2007年2月の東京高裁は、須田セツ子被告に懲役1年6カ月、執行猶予3年の判決を言い渡しました。一審より軽くなったとはいえ、殺人罪が認定されたことに変わりはありませんでした。しかし、この事件は本当に私たちがイメージする“殺人”の名に値するような事件だったのでしょうか? 私にはいまひとつ信じられないという気持ちが払拭できませんでした。
今回はその当事者の医師本人をゲストに迎え、“殺人行為”とされた実態をお伺いしました。

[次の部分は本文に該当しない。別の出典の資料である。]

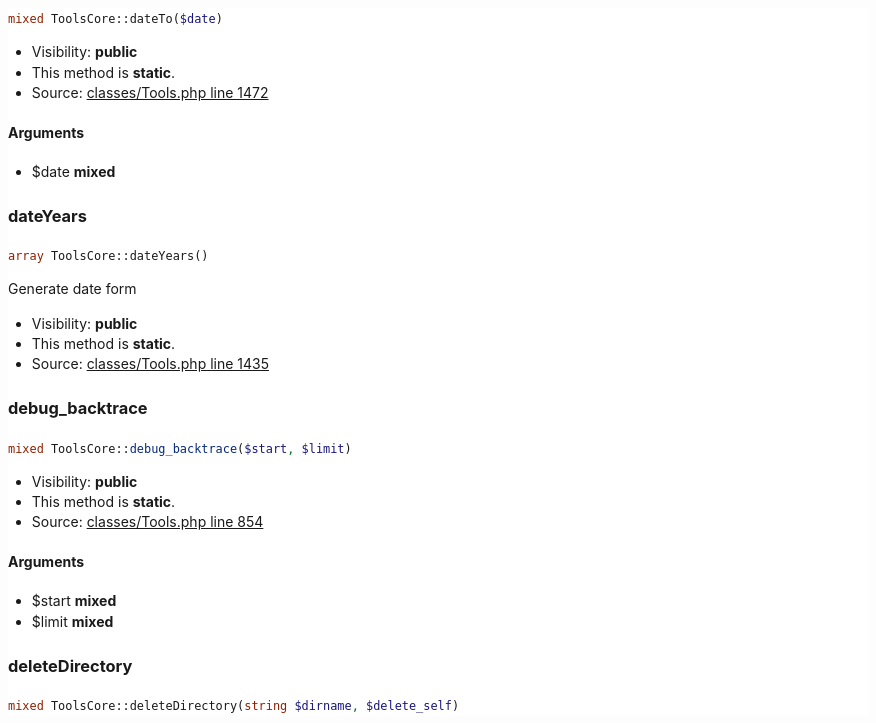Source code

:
 ```php
mixed ToolsCore::dateTo($date)
```





* Visibility: **public**
* This method is **static**.
* Source: [classes/Tools.php line 1472](https://github.com/PrestaShop/PrestaShop/blob/1.6.0.5/classes/Tools.php#L1472)


#### Arguments
* $date **mixed**



### <a name="method-dateYears"></a>dateYears

```php
array ToolsCore::dateYears()
```

Generate date form



* Visibility: **public**
* This method is **static**.
* Source: [classes/Tools.php line 1435](https://github.com/PrestaShop/PrestaShop/blob/1.6.0.5/classes/Tools.php#L1435)




### <a name="method-debug_backtrace"></a>debug_backtrace

```php
mixed ToolsCore::debug_backtrace($start, $limit)
```





* Visibility: **public**
* This method is **static**.
* Source: [classes/Tools.php line 854](https://github.com/PrestaShop/PrestaShop/blob/1.6.0.5/classes/Tools.php#L854)


#### Arguments
* $start **mixed**
* $limit **mixed**



### <a name="method-deleteDirectory"></a>deleteDirectory

```php
mixed ToolsCore::deleteDirectory(string $dirname, $delete_self)
```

私が最初に疑念を抱いたのは、病院を去った彼女が今、地元で評判の「いい先生」として地域医療の最前線で活躍している現状を耳にしたことがきっかけでした。患者たちは口々に言います。「すごく丁寧で親切でいいと思いますよ」「優しい方ですよ。なんでも話しやすいし」。がんの末期の患者はテレビカメラに向かって懇願しました。「(裁判で)先生を取らないでください」。

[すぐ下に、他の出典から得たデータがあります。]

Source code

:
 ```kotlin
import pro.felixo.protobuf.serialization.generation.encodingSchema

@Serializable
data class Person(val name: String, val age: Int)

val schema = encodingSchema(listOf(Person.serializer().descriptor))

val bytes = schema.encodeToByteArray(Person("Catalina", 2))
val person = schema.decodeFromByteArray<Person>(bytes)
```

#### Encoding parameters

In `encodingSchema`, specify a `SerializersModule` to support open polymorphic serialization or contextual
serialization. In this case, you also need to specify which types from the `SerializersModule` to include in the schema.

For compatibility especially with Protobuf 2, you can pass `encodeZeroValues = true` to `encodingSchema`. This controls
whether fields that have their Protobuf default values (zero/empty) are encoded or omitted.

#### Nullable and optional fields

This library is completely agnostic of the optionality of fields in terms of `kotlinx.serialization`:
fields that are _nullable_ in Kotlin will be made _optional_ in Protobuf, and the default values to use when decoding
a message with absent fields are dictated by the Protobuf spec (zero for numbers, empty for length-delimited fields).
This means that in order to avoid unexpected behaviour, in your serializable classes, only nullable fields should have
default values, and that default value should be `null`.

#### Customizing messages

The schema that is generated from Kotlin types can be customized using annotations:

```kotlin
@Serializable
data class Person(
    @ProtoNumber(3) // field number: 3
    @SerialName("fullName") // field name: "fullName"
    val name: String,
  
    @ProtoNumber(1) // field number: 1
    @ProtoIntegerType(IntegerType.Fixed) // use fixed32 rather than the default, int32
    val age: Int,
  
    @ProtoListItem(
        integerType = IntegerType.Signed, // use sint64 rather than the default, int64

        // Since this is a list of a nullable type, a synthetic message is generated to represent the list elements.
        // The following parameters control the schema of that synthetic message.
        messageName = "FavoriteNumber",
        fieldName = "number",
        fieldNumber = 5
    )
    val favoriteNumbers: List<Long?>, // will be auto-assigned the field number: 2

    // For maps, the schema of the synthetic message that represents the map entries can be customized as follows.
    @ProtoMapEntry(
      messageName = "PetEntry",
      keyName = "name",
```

患者たちが裁判のことを知らないわけはありません。殺人罪に問われている医師にあえて自分の身体を診てもらおうと思うのはどういう心情からなのでしょうか? 検察が何を主張しようが、裁判の結果はどうあれ、患者たちが彼女に寄せる信頼感に揺るぎがないことだけは間違いないようです。
私は殺人者というイメージとは程遠い須田医師について、さまざまに想像を膨らましていました。もしかしたら、病院内部における人間関係のもつれなどという医療とは無関係の背景があったのかもしれない。彼女は対立する人間にはめられただけなのかもしれない。しかし、たとえそうだとしてもなぜに筋弛緩剤などという薬を使ったのだろうか? それはやはり殺人行為と言われても仕方ないのか? 独断専行の側面もあったのだろうか? 私は自らの疑問を次々と彼女にぶつけていきました。

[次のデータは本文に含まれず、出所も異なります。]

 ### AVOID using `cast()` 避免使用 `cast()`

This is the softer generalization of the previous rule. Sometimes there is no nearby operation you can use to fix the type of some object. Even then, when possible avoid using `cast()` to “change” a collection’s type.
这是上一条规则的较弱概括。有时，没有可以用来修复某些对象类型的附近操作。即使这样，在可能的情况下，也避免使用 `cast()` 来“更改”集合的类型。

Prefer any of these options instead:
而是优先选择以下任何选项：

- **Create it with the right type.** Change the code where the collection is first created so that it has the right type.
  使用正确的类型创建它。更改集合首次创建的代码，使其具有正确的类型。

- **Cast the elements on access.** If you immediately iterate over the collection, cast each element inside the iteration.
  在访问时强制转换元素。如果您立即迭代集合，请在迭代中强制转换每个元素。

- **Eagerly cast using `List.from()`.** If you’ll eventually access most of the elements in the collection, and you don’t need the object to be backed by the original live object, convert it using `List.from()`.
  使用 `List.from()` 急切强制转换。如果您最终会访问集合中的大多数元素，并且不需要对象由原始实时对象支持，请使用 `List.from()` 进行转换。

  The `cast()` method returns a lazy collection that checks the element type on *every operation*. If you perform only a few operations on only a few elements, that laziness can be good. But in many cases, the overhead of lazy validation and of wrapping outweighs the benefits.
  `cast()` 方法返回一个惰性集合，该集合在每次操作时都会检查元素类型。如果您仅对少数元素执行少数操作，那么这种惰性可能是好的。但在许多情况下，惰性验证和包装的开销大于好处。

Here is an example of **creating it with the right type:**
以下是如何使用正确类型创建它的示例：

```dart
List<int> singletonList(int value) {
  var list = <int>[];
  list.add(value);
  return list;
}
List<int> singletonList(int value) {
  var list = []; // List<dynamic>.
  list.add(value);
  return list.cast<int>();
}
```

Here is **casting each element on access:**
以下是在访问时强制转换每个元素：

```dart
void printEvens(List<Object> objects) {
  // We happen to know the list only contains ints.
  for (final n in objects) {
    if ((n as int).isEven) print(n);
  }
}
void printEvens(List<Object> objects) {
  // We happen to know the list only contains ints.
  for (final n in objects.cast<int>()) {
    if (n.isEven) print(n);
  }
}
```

私が想像したとおり、彼女と対立していた麻酔科医の存在が浮かび上がりました。事件が表面化したのは患者さんが亡くなってから4年も後のことでした。
「今までふつうにやってきたのに突然あんたは殺人者だと言われました」
以前にこの病院を辞めさせられた医師がこの麻酔科医を外から使って、新聞に告発したのだといいます。組織の内部対立から問題が表面化することはよくあることです。私は自分が狙いを定めたとおりの状況だったことを知って驚きました。ただ、通常は内部告発で埋もれた事態が表面化することは、不正を摘発するための有効な手段です。しかし、この場合は不正が浮き彫りになったといえるのでしょうか?
患者の苦しみを除去するために筋弛緩剤を投与
カルテに筋弛緩剤を使用したという記述が残っていたことから、須田医師は殺人罪で内部告発されることになりました。こういう記述を残していることからもわかるように、彼女にはその行為が殺人罪で問われることもありうるという意識は全くなかったようです。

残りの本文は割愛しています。